The sector is now enjoying the greatest demand for its products in almost 30 years, a trend driven by an expanding global economy and a fall in the value of Sterling.
The latest monthly snapshot, put together by the Confederation of British Industry (CBI), has offered fresh hope that a resurgent manufacturing industry may mitigate against the squeeze on consumer spending which has followed the rise in inflation.
But while CBI officials are pleased by order book figures, which are now at their highest level since the late 1980s, there remain concerns about the long-term effect of rising prices.
Rain Newton-Smith, the CBI’s chief economist, said: “Britain’s manufacturers are continuing to see demand for ‘Made in Britain’ goods rise with the temperature.
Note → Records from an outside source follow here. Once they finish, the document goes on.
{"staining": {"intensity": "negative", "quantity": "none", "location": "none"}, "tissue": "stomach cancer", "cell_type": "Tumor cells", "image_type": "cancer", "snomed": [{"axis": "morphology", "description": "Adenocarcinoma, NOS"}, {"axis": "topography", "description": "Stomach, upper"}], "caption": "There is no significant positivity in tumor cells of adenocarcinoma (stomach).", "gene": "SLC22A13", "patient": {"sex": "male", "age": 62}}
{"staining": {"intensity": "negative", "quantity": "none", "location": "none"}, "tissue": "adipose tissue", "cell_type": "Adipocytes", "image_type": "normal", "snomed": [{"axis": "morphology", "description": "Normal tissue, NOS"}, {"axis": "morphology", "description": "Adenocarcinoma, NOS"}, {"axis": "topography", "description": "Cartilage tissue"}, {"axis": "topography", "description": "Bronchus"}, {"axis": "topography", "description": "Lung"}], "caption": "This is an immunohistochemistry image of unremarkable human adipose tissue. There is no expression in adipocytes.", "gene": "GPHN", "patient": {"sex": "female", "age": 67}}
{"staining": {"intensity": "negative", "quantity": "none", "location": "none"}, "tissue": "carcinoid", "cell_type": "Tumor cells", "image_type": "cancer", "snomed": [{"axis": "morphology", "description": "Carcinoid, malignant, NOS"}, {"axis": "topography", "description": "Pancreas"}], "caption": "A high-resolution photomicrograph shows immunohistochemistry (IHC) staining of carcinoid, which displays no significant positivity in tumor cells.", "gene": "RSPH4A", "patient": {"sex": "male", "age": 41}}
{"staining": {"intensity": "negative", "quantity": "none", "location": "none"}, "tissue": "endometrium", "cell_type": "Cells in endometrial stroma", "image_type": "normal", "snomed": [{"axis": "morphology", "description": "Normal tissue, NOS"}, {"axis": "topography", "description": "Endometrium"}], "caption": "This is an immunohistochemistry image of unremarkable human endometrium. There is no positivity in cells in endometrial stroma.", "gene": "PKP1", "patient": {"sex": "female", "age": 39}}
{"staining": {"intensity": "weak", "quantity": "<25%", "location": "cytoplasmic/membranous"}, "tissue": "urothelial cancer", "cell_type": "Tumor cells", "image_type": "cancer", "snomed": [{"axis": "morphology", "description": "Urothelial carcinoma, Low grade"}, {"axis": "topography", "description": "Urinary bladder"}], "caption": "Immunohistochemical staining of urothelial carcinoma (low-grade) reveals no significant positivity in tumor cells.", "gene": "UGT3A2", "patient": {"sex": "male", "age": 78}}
Total and export order books are at highs not seen for decades, and output growth remains robust.
“Nevertheless, with cost pressures remaining elevated, it’s no surprise to see that manufacturers continue to have high expectations for the prices they plan to charge.
“To build the right future for Britain’s economy, manufacturers and workers, the government must put the economy first as it negotiates the country’s departure from the EU. This approach will deliver a deal that supports growth and raises living standards across the UK.”
Andrew Wishart, from Capital Economics, said the figures pointed to a strong performance across the second quarter of 2017.
“Today’s strong survey supports our view that solid manufacturing and export growth will help to offset the slowdown in consumer spending growth this year,” he said.